Une autre grande question pour la deuxième semaine de la COP27 est de savoir si la déclaration finale se concentre sur les combustibles fossiles sales et les plus polluants ou si elle souligne la nécessité de mettre fin à la dépendance à toutes les formes de carbone fossile – le carbone et le stockage de capture que la planète a fait pour nous. C’est là que les jeux géopolitiques du sommet deviennent évidents. Un argument dit que l’Inde fait pression pour que cela détourne l’attention de sa propre utilisation continue du charbon. C’est un argument avancé par l’énorme producteur de pétrole saoudien, entre autres. En mettant cela ensemble, il suggère que le résultat idéal serait une déclaration finale reconnaissant les dommages extrêmes du charbon, tout en soulignant que tout nouvel approvisionnement en combustibles fossiles est profondément dangereux, risquant de générer des émissions dans un avenir lointain.

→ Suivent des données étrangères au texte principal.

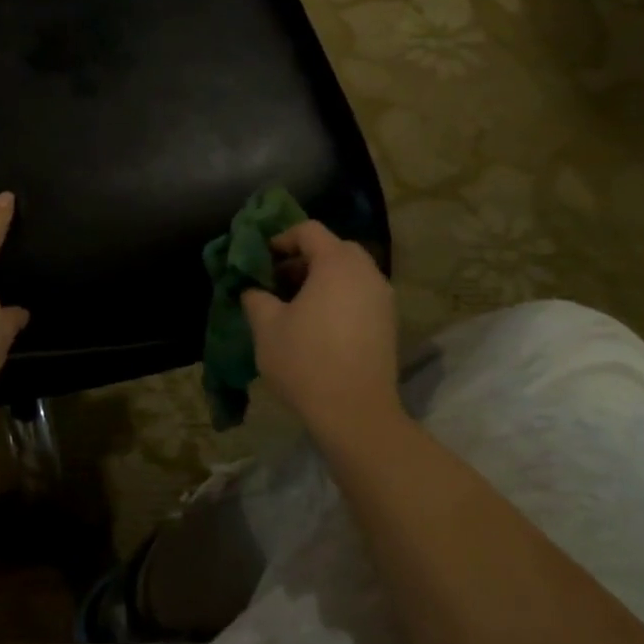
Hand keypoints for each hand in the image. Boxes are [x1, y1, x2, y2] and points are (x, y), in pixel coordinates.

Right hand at [243, 221, 402, 437]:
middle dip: (304, 258)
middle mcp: (366, 273)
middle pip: (334, 248)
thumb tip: (254, 290)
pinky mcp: (389, 323)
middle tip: (278, 280)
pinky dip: (339, 296)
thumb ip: (256, 298)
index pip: (309, 230)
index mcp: (336, 264)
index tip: (262, 258)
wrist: (355, 412)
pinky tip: (318, 324)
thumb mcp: (266, 327)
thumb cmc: (305, 360)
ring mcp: (383, 298)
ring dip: (322, 278)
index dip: (282, 238)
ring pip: (350, 272)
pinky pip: (361, 294)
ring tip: (296, 304)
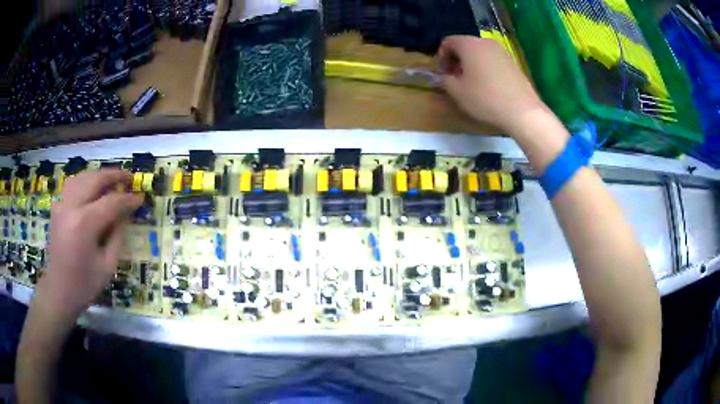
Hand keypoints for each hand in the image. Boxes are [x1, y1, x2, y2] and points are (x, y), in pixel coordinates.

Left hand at [36, 170, 142, 320]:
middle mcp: (71, 207)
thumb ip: (117, 236)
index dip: (128, 199)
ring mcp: (61, 205)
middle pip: (95, 180)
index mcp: (84, 225)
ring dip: (98, 176)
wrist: (59, 290)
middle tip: (129, 178)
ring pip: (82, 177)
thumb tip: (125, 214)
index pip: (111, 202)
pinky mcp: (57, 208)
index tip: (141, 197)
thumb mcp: (108, 265)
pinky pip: (72, 186)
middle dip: (114, 176)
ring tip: (111, 181)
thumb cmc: (85, 284)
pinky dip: (85, 183)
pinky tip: (91, 191)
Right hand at [438, 36, 546, 133]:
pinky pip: (492, 60)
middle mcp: (485, 42)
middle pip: (464, 45)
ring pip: (479, 52)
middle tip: (454, 78)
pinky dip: (485, 68)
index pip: (448, 41)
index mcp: (469, 44)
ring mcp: (502, 51)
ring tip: (471, 83)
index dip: (441, 57)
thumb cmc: (485, 98)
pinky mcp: (513, 62)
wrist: (522, 111)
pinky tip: (487, 86)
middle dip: (456, 60)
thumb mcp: (457, 92)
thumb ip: (445, 80)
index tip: (442, 73)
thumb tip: (443, 77)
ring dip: (471, 64)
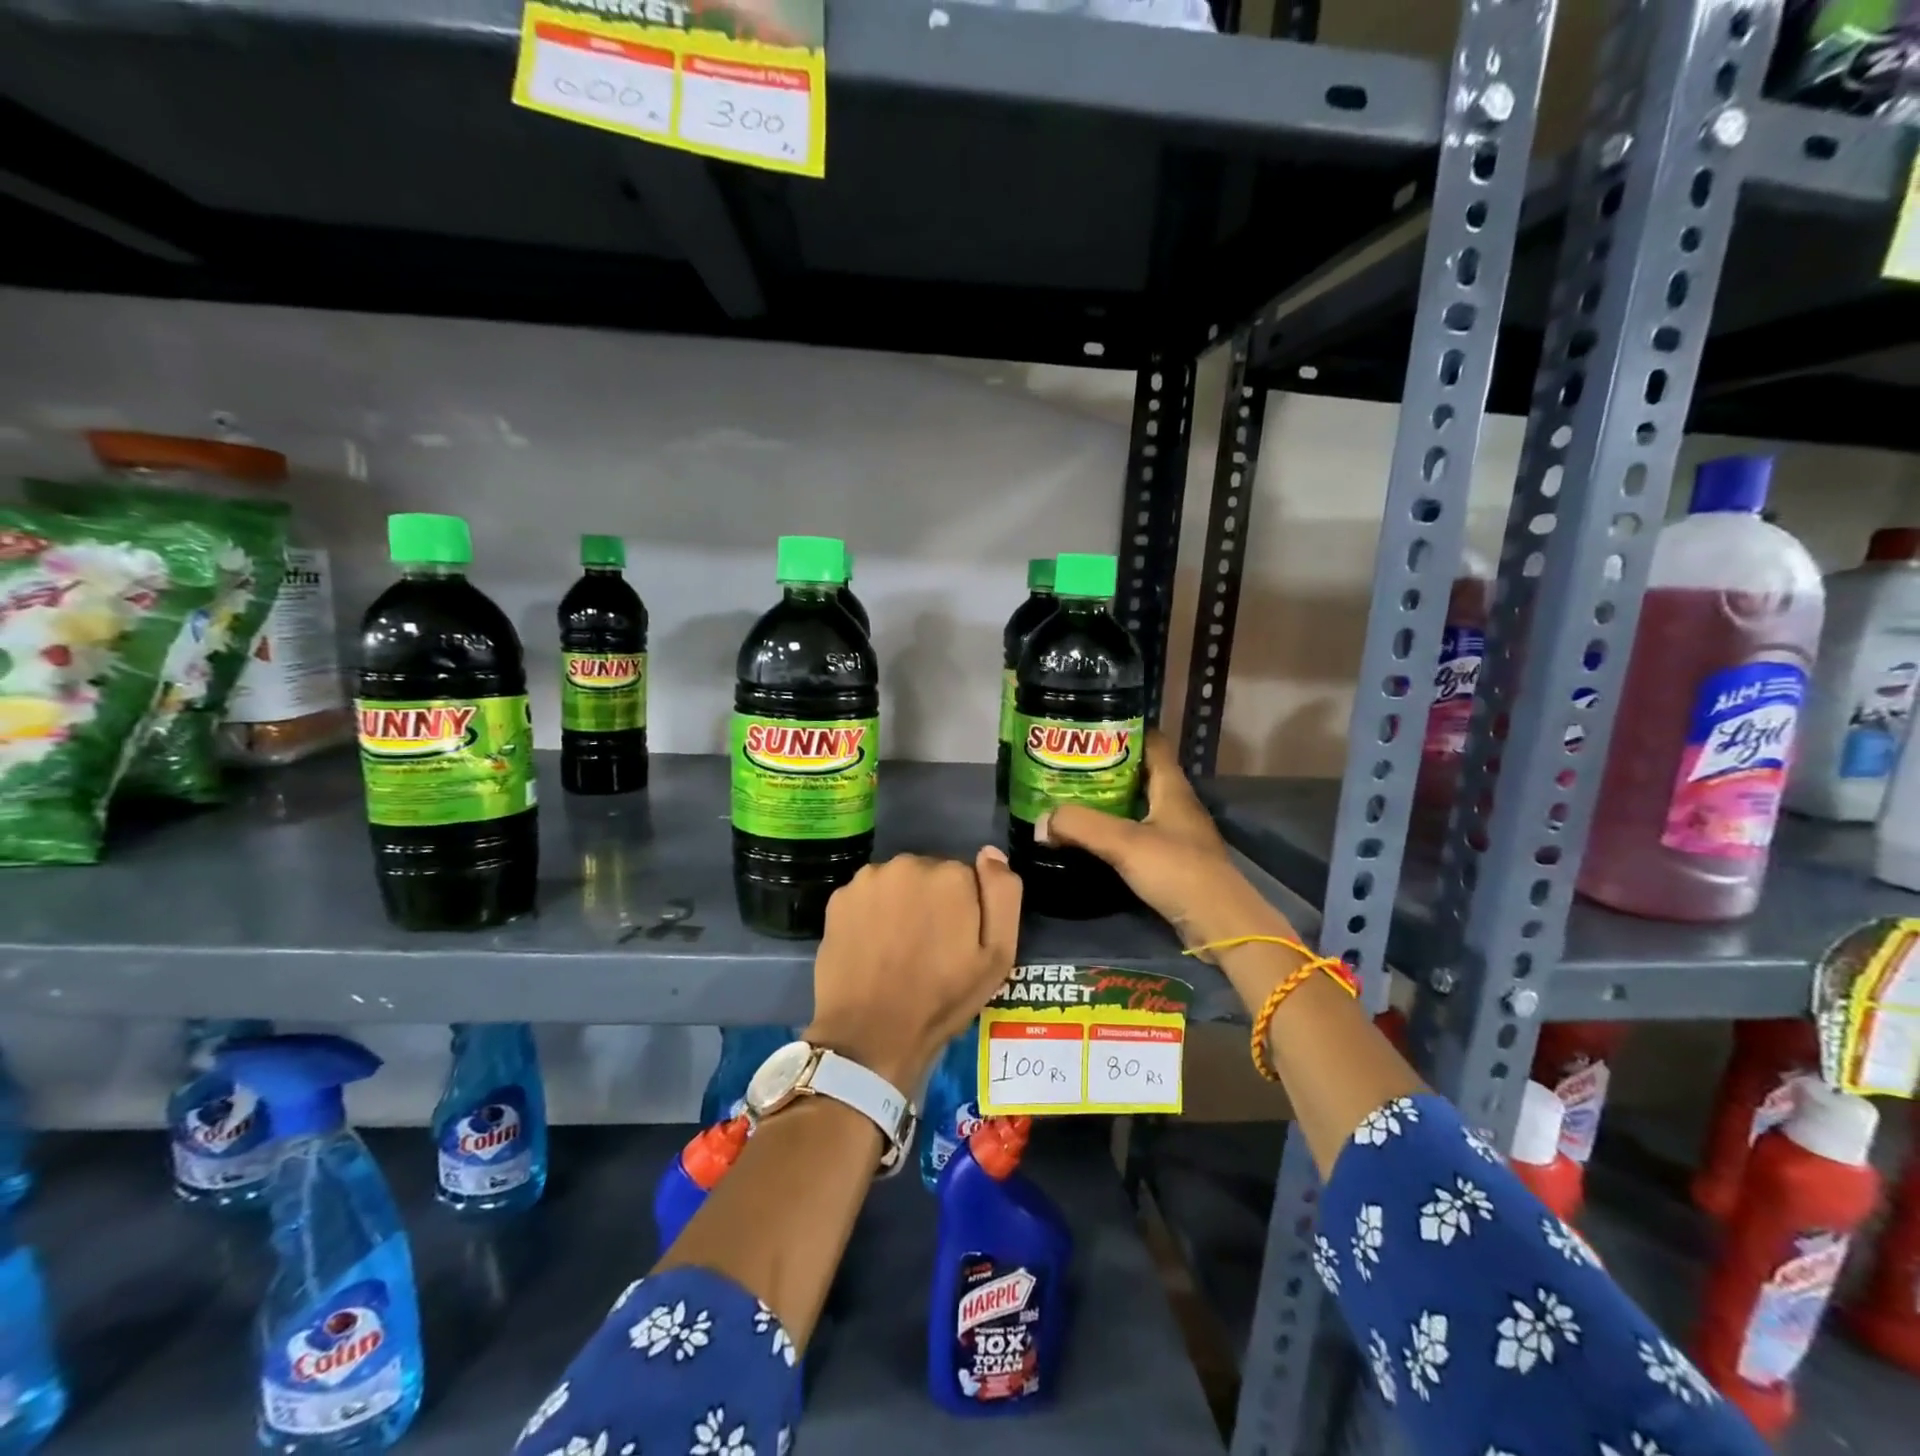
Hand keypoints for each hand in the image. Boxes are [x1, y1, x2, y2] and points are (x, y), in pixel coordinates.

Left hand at [805, 847, 1021, 1091]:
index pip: (967, 878)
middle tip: (928, 948)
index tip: (956, 943)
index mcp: (951, 875)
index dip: (965, 911)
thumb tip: (991, 853)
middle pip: (930, 875)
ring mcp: (869, 879)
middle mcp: (909, 864)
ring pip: (897, 884)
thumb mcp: (997, 956)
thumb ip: (1003, 895)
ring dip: (901, 904)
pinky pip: (867, 897)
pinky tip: (872, 946)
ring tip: (897, 949)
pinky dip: (872, 913)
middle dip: (932, 902)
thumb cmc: (941, 999)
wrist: (869, 1034)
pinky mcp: (839, 897)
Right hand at [1038, 731, 1293, 958]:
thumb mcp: (1124, 843)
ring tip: (1071, 799)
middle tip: (1068, 767)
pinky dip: (1115, 830)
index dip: (1123, 731)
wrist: (1219, 923)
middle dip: (1106, 767)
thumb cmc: (1178, 870)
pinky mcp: (1172, 860)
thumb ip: (1080, 826)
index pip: (1151, 743)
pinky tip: (1092, 838)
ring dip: (1108, 801)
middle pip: (1140, 773)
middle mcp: (1176, 804)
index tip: (1088, 730)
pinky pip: (1138, 833)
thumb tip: (1041, 821)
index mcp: (1172, 787)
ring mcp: (1176, 833)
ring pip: (1138, 805)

Un troisième enjeu clé pour la deuxième semaine de la COP27 est le passage aux sources d’énergie renouvelables comme une transition juste. C’est quelque chose qui a peu de chances d’être directement avancé à Charm el-Cheikh, mais les ONG et les groupes de campagne font un excellent travail pour s’assurer au moins que cela ne soit pas oublié. Cela signifie non seulement s’assurer que les communautés désormais fortement dépendantes des combustibles fossiles et de leurs industries trouvent une voie prospère, mais protéger les communautés contre l’exploitation minière abusive et veiller à ce que les nouvelles énergies renouvelables soient, dans la mesure du possible, entre les mains de la communauté.

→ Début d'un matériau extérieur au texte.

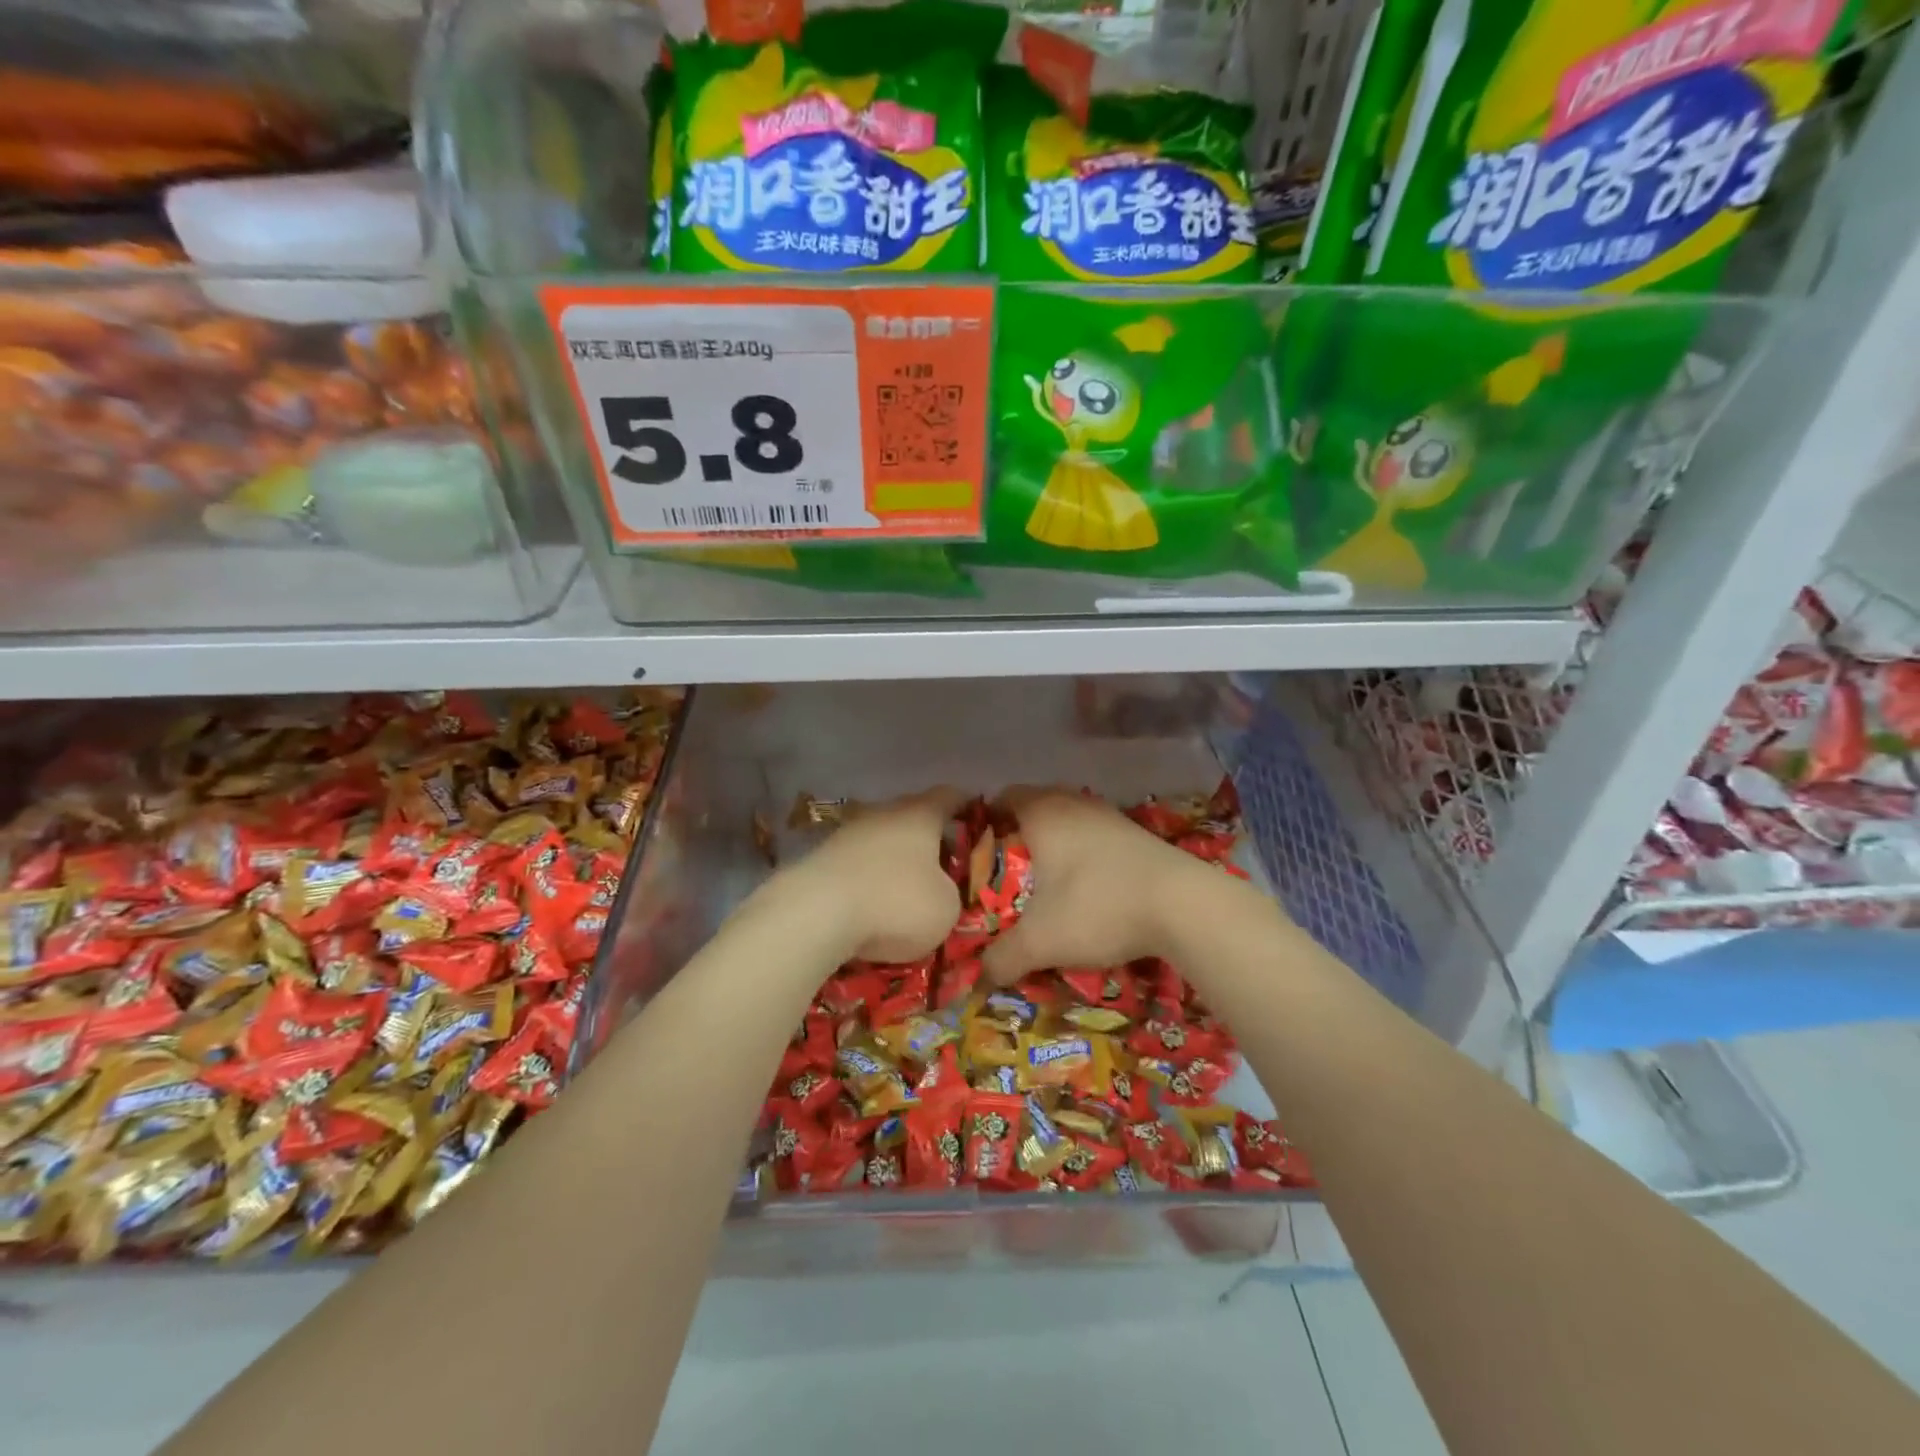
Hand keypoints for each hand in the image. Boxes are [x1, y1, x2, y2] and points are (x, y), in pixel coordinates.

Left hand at [788, 788, 965, 963]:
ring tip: (904, 890)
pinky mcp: (819, 858)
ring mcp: (846, 833)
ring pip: (880, 839)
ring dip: (893, 860)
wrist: (814, 915)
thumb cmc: (895, 903)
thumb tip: (937, 890)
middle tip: (944, 864)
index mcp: (920, 814)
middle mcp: (883, 812)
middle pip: (912, 816)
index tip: (977, 818)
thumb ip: (950, 892)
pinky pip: (855, 864)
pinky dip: (866, 879)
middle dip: (928, 838)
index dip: (966, 805)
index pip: (950, 795)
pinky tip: (870, 905)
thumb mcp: (946, 908)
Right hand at [982, 788, 1209, 985]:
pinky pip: (1097, 835)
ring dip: (1056, 843)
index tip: (977, 853)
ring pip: (1070, 820)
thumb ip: (1003, 957)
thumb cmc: (1098, 907)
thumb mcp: (1041, 941)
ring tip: (1047, 881)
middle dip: (1020, 835)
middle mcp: (1075, 804)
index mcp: (1043, 813)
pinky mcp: (1138, 834)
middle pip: (1036, 806)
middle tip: (1008, 871)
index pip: (1003, 797)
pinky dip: (1086, 853)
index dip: (986, 821)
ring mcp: (1111, 816)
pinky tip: (1088, 886)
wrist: (1184, 905)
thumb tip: (980, 975)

Surtout, l’heure n’est pas au désespoir, et cela doit sortir haut et fort de la COP27, même si les messages plus porteurs de changement, pour l’instant, ne se trouvent qu’en marge. Il y a suffisamment de ressources sur cette planète pour que chaque être humain y mène une vie décente, pour que nous puissions stabiliser et éventuellement réparer les systèmes naturels que nous avons saccagés. Mais cela exige un modèle économique et politique très différent de celui que nous avons actuellement. « Le changement du système, pas le changement climatique » est le slogan – mettre fin au sommet avec « le statu quo », comme je l’ai écrit dans le Financial Times d’aujourd’hui, ne fera que nous conduire au désastre.